**PASSAGE PROVIDED:**
-- Opening Marker --

EDITOR'S NOTE: Tomorrow is this week's "floating" no-newsletter day - we'll be back Monday, June 22.

•   ArcSpace brings us details of "Snøhetta - World Architecture," opening at the DAC in Copenhagen today, which "gives a unique insight to the talented people, crazy projects, and the alternative thinking" inside the firm's universe.

•   Architects pay tribute to Charles Correa + Olcayto's 2013 interview with the master.

•   Hurst hails the 2015 RIBA National Awards winners that show how "architects are wringing every drop of firmness, commodity and delight out of ultra-tight budgets."

•   Wainwright x 2: "this year's RIBA awards recognize the best - and worst - of British housing" - with "an absence of the flashy cultural projects that usually dominate the gong."

•   He offers a terrific where-are-they-now by tracking down Serpentine pavilions: "what happens to these starchitect baubles after their summer in the sun?" (with fab photos of many in their then and now states).

•   Bridger delves into a Baugruppen project in Berlin, an architect-led co-housing development: the "revolution to-be in housing is not perfect, though, at the very least, it certainly promises something different."

-- Closing Marker --

**EXERCISE DATA:**
-- Opening Marker --

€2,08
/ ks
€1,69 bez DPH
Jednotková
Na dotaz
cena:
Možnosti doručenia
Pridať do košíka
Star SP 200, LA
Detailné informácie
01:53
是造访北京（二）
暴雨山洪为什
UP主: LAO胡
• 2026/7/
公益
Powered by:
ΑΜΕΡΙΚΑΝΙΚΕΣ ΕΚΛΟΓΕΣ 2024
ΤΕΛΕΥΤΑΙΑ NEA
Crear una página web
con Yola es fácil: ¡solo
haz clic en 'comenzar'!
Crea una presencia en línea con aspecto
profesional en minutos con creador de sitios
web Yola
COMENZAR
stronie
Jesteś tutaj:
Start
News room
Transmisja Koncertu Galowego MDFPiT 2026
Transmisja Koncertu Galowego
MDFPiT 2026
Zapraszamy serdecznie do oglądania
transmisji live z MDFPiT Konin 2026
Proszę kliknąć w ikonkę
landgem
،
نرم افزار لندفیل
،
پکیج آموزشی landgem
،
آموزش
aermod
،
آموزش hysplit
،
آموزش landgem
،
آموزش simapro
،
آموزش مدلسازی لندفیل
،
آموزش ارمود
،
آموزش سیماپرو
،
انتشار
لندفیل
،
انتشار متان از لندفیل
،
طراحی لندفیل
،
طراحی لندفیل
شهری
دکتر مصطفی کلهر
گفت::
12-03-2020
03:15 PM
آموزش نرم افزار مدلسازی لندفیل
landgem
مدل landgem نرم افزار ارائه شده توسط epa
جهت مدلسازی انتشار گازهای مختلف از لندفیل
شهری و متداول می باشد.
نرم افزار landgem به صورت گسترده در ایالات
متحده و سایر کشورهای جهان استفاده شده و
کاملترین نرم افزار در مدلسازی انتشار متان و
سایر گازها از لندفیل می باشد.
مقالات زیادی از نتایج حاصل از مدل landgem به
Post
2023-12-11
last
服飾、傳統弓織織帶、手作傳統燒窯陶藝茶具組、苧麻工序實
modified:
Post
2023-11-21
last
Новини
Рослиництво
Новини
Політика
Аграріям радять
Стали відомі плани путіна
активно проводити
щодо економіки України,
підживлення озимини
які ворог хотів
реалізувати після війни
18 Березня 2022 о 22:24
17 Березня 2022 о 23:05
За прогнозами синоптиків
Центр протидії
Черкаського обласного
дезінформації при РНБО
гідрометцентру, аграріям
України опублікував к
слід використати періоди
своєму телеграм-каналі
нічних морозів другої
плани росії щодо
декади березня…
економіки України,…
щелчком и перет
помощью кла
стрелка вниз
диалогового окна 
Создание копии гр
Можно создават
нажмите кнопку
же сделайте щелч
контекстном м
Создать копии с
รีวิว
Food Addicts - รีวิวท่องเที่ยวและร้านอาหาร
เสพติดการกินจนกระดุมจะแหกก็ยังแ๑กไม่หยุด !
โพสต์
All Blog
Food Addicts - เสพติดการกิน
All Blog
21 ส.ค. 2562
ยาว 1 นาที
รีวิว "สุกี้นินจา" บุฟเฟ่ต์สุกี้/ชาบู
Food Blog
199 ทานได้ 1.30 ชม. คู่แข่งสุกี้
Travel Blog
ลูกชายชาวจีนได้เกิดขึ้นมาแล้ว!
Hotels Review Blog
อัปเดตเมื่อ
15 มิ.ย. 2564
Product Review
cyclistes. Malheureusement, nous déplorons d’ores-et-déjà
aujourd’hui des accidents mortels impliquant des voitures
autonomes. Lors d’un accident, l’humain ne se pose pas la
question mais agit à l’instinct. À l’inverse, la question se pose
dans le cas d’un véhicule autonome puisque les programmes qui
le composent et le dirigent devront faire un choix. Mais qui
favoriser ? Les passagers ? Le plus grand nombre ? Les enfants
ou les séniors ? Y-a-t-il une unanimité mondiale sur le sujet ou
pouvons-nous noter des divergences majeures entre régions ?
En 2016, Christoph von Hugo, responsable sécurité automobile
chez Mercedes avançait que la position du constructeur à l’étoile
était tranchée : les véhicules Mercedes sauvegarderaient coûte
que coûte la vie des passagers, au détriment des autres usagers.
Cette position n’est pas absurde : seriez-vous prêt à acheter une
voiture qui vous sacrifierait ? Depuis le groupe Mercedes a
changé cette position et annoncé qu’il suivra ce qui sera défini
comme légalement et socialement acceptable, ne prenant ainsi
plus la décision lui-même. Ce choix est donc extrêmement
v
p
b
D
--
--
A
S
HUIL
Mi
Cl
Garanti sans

-- Closing Marker --

**EXERCISE TASKS:**
(a) Repeat the part of the architecture news roundup between "EDITOR'S NOTE: Tomorrow" and "with the master.", inclusive.
(b) Please reproduce the rows from their first line through the line holding "อัปเดตเมื่อ", inclusive.

**RESPONSES TO THE EXERCISE:**
(a)
EDITOR'S NOTE: Tomorrow is this week's "floating" no-newsletter day - we'll be back Monday, June 22.

•   ArcSpace brings us details of "Snøhetta - World Architecture," opening at the DAC in Copenhagen today, which "gives a unique insight to the talented people, crazy projects, and the alternative thinking" inside the firm's universe.

•   Architects pay tribute to Charles Correa + Olcayto's 2013 interview with the master.

(b)
€2,08
/ ks
€1,69 bez DPH
Jednotková
Na dotaz
cena:
Možnosti doručenia
Pridať do košíka
Star SP 200, LA
Detailné informácie
01:53
是造访北京（二）
暴雨山洪为什
UP主: LAO胡
• 2026/7/
公益
Powered by:
ΑΜΕΡΙΚΑΝΙΚΕΣ ΕΚΛΟΓΕΣ 2024
ΤΕΛΕΥΤΑΙΑ NEA
Crear una página web
con Yola es fácil: ¡solo
haz clic en 'comenzar'!
Crea una presencia en línea con aspecto
profesional en minutos con creador de sitios
web Yola
COMENZAR
stronie
Jesteś tutaj:
Start
News room
Transmisja Koncertu Galowego MDFPiT 2026
Transmisja Koncertu Galowego
MDFPiT 2026
Zapraszamy serdecznie do oglądania
transmisji live z MDFPiT Konin 2026
Proszę kliknąć w ikonkę
landgem
،
نرم افزار لندفیل
،
پکیج آموزشی landgem
،
آموزش
aermod
،
آموزش hysplit
،
آموزش landgem
،
آموزش simapro
،
آموزش مدلسازی لندفیل
،
آموزش ارمود
،
آموزش سیماپرو
،
انتشار
لندفیل
،
انتشار متان از لندفیل
،
طراحی لندفیل
،
طراحی لندفیل
شهری
دکتر مصطفی کلهر
گفت::
12-03-2020
03:15 PM
آموزش نرم افزار مدلسازی لندفیل
landgem
مدل landgem نرم افزار ارائه شده توسط epa
جهت مدلسازی انتشار گازهای مختلف از لندفیل
شهری و متداول می باشد.
نرم افزار landgem به صورت گسترده در ایالات
متحده و سایر کشورهای جهان استفاده شده و
کاملترین نرم افزار در مدلسازی انتشار متان و
سایر گازها از لندفیل می باشد.
مقالات زیادی از نتایج حاصل از مدل landgem به
Post
2023-12-11
last
服飾、傳統弓織織帶、手作傳統燒窯陶藝茶具組、苧麻工序實
modified:
Post
2023-11-21
last
Новини
Рослиництво
Новини
Політика
Аграріям радять
Стали відомі плани путіна
активно проводити
щодо економіки України,
підживлення озимини
які ворог хотів
реалізувати після війни
18 Березня 2022 о 22:24
17 Березня 2022 о 23:05
За прогнозами синоптиків
Центр протидії
Черкаського обласного
дезінформації при РНБО
гідрометцентру, аграріям
України опублікував к
слід використати періоди
своєму телеграм-каналі
нічних морозів другої
плани росії щодо
декади березня…
економіки України,…
щелчком и перет
помощью кла
стрелка вниз
диалогового окна 
Создание копии гр
Можно создават
нажмите кнопку
же сделайте щелч
контекстном м
Создать копии с
รีวิว
Food Addicts - รีวิวท่องเที่ยวและร้านอาหาร
เสพติดการกินจนกระดุมจะแหกก็ยังแ๑กไม่หยุด !
โพสต์
All Blog
Food Addicts - เสพติดการกิน
All Blog
21 ส.ค. 2562
ยาว 1 นาที
รีวิว "สุกี้นินจา" บุฟเฟ่ต์สุกี้/ชาบู
Food Blog
199 ทานได้ 1.30 ชม. คู่แข่งสุกี้
Travel Blog
ลูกชายชาวจีนได้เกิดขึ้นมาแล้ว!
Hotels Review Blog
อัปเดตเมื่อ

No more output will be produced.